If you have ever wondered what type of diamond jewellery the young Victoria would have worn, it could well have been a necklace similar to the one featured here, which is a French style fringe necklace set with old brilliant cut diamonds mounted in silver on yellow gold.
During the Burlington Arcade's promotion of the film Young Victoria – Queen Victoria was born in 1819, the same year the Burlington Arcade opened as Britain's first shopping arcade – this diamond necklace will be displayed in our centre window. We would be delighted to let you inspect it at closer quarters, so please do not hesitate to come in and see us.
Old cut diamonds
The necklace was made around the time Victoria ascended to the throne (1837) and is set with old cut diamonds. Cut very close to the original shape of a diamond crystal, 19th century old cut diamonds are chunkier and deeper than modern brilliants as the philosophy at that time was to preserve weight rather than cutting the stone to exhibit maximum fire. Some of the light gets lost through the back of the stone, hence the softer look of antique diamond jewellery that many prefer to the glitzy sparkle of 20th century brilliants. Robert Ogden calls them 'the forgotten gems of the candlelight era': antique pieces have a subtle glow seen at its best in flickering candlelight.
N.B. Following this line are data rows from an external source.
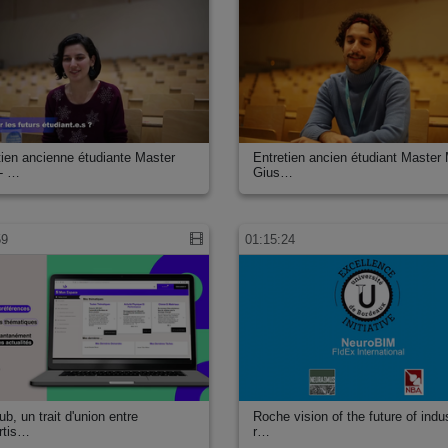
tien ancienne étudiante Master
Entretien ancien étudiant Master
- …
Gius…
ves (STAPS)
59
01:15:24
b, un trait d'union entre
Roche vision of the future of indus
ertis…
r…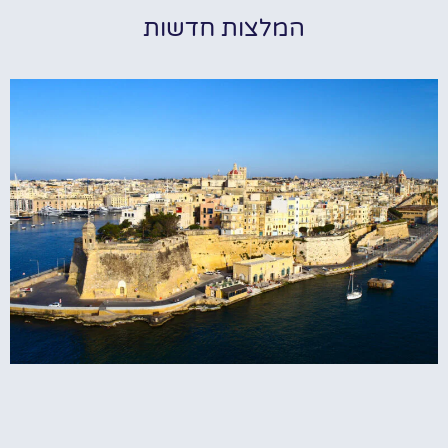
המלצות חדשות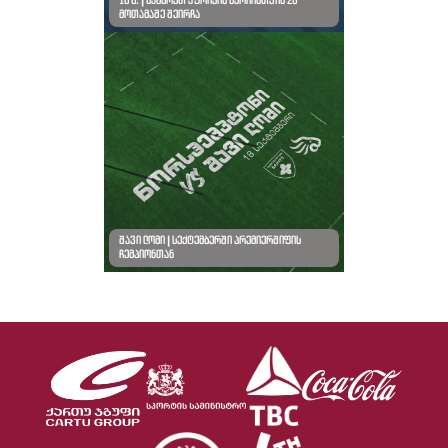
18 წ. | სამხრეთ აფრიკის სერიისთვის 26
მოთამაშე შეირჩა
შავი ლომი | სექტემბერში პრემიერშიფის
ჩემპიონთან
Mounted in silver on yellow gold
Victorian diamond jewellery was usually mounted in silver on yellow gold. To enhance the 'whiteness' of the diamonds, they were mounted in silver and backed by yellow gold – gold is slightly harder than silver and does not stain. Nowadays, most diamond jewellery is mounted in 18ct white gold or platinum, which is harder than gold. Platinum was first used around 1900 and most Edwardian diamond jewellery is mounted in platinum.
Convertible jewellery
Many items of Victorian jewellery are multifunctional. Very often Victorian brooches, for example, have a removable brooch fitting, enabling the piece to be also worn as a pendant, a centre piece for a choker necklace or even as a hair ornament. The Victorians liked this form of economy and multiple function became especially characteristic of diamond jewellery such as hair ornaments and tiaras, which could be converted into necklaces or separated into individual brooches.
Later in life, Queen Victoria developed a fondness for jewellery set with Scottish gemstones, such as Cairngorms (citrines), agates and Tay River pearls (see Scottish Jewellery).